ID :
78996
Tue, 09/08/2009 - 11:17
Auther :

Bank of Korea to freeze key rate for Sept.: poll

SEOUL, Sept. 8 (Yonhap) -- South Korea's central bank is widely expected to keep its key interest rate unchanged for September for a seventh month as a nascent economic recovery has yet to show itself to be sustainable, a poll showed Tuesday.

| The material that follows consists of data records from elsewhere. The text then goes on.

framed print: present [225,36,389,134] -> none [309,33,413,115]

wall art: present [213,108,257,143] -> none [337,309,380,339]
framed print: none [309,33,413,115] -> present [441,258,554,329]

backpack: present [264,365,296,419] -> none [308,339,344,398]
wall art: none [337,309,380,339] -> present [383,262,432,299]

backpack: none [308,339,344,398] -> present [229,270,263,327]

Economists at 16 financial institutions predicted that the Bank of Korea (BOK)
will freeze the benchmark seven-day repo rate at a record low of 2 percent on
Thursday, according to the poll by Yonhap Infomax, the financial news arm of
Yonhap News Agency.
The BOK cut the key rate by a total of 3.25 percentage points between October and
February in an effort to put the brakes on a sharp economic freefall.
"The BOK is expected to hold the rate in September as it will take considerable
time for the economy to enter a full-fledged recovery phase while inflationary
pressure is tame," said Lee Sung-kwon, an economist at Shinhan Investment Corp.
A batch of economic data are underpinning growing optimism that the South Korean
economy, Asia's fourth-largest, has passed its worst downturn in more than a
decade, although the economic outlook is still murky.
South Korea's industrial output posted its first annual rise in 10 months in
July, while a set of business and consumer confidence indicators rose to
multiple-year highs in August.
Korea's consumer inflation remained relatively low at 2.2 percent for the month,
though it grew at the fastest pace in three months.
Experts say that discussions over the timing of a rate hike will emerge down the
road, but that it is premature for the BOK to end its softer monetary stance
given the still-fragile economic recovery.
After August's rate-setting meeting, BOK Gov. Lee Seong-tae hinted that the bank
will likely mull raising the rate, saying that it will keep a wary eye on
economic trends during the third quarter.
"Talk about a rate hike is heating up, but I think there is a slim possibility
that the BOK will raise borrowing costs within the year," said Gong Dong-rak, a
fixed-income analyst at Taurus Investment & Securities Co. "Starting in the
fourth quarter, it may consider a rate hike and make a rate increase in the first
quarter of next year."
The Korean economy grew 2.6 percent in the second quarter from three months
earlier, on the back of the government's economic stimulus package. The BOK said
the effects of strong fiscal spending could wane down the road, which may cause
second-half growth to slow down.
The government has reiterated that it will stick to its "expansionary" economic
policy, as it is too early to say that the economy is making a full recovery.